(Supplied records begins)

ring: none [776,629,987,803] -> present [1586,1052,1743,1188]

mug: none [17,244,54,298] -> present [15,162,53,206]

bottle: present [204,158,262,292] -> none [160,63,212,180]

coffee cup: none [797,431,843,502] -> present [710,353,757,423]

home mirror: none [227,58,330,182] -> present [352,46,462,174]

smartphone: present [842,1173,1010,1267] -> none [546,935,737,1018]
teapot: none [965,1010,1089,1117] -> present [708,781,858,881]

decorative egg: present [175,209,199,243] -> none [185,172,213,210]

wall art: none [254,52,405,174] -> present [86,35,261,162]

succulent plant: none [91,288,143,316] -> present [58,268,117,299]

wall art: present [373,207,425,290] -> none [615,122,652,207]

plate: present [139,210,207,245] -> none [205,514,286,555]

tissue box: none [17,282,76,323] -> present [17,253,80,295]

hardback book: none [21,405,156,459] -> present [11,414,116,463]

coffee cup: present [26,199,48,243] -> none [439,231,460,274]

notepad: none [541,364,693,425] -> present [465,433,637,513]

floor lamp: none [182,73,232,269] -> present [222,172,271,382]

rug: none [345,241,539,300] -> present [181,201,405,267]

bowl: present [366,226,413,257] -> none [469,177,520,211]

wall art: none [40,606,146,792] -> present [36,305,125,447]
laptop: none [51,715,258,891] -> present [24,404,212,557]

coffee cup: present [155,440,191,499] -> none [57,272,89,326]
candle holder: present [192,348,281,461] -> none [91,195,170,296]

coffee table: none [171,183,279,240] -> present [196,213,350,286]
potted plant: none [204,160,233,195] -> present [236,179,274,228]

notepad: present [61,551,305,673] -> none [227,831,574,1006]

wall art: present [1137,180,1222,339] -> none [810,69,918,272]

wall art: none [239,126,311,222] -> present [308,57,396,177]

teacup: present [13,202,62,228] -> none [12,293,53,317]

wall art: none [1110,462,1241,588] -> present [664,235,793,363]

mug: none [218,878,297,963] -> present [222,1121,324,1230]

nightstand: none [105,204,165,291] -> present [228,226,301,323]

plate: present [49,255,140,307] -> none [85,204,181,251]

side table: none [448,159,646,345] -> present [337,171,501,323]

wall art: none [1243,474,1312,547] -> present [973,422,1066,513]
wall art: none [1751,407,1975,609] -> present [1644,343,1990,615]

(Supplied records ends)

→ Exercise aim
Would you please give all of the entries above once more, exactly as they are?

→ Reply
ring: none [776,629,987,803] -> present [1586,1052,1743,1188]

mug: none [17,244,54,298] -> present [15,162,53,206]

bottle: present [204,158,262,292] -> none [160,63,212,180]

coffee cup: none [797,431,843,502] -> present [710,353,757,423]

home mirror: none [227,58,330,182] -> present [352,46,462,174]

smartphone: present [842,1173,1010,1267] -> none [546,935,737,1018]
teapot: none [965,1010,1089,1117] -> present [708,781,858,881]

decorative egg: present [175,209,199,243] -> none [185,172,213,210]

wall art: none [254,52,405,174] -> present [86,35,261,162]

succulent plant: none [91,288,143,316] -> present [58,268,117,299]

wall art: present [373,207,425,290] -> none [615,122,652,207]

plate: present [139,210,207,245] -> none [205,514,286,555]

tissue box: none [17,282,76,323] -> present [17,253,80,295]

hardback book: none [21,405,156,459] -> present [11,414,116,463]

coffee cup: present [26,199,48,243] -> none [439,231,460,274]

notepad: none [541,364,693,425] -> present [465,433,637,513]

floor lamp: none [182,73,232,269] -> present [222,172,271,382]

rug: none [345,241,539,300] -> present [181,201,405,267]

bowl: present [366,226,413,257] -> none [469,177,520,211]

wall art: none [40,606,146,792] -> present [36,305,125,447]
laptop: none [51,715,258,891] -> present [24,404,212,557]

coffee cup: present [155,440,191,499] -> none [57,272,89,326]
candle holder: present [192,348,281,461] -> none [91,195,170,296]

coffee table: none [171,183,279,240] -> present [196,213,350,286]
potted plant: none [204,160,233,195] -> present [236,179,274,228]

notepad: present [61,551,305,673] -> none [227,831,574,1006]

wall art: present [1137,180,1222,339] -> none [810,69,918,272]

wall art: none [239,126,311,222] -> present [308,57,396,177]

teacup: present [13,202,62,228] -> none [12,293,53,317]

wall art: none [1110,462,1241,588] -> present [664,235,793,363]

mug: none [218,878,297,963] -> present [222,1121,324,1230]

nightstand: none [105,204,165,291] -> present [228,226,301,323]

plate: present [49,255,140,307] -> none [85,204,181,251]

side table: none [448,159,646,345] -> present [337,171,501,323]

wall art: none [1243,474,1312,547] -> present [973,422,1066,513]
wall art: none [1751,407,1975,609] -> present [1644,343,1990,615]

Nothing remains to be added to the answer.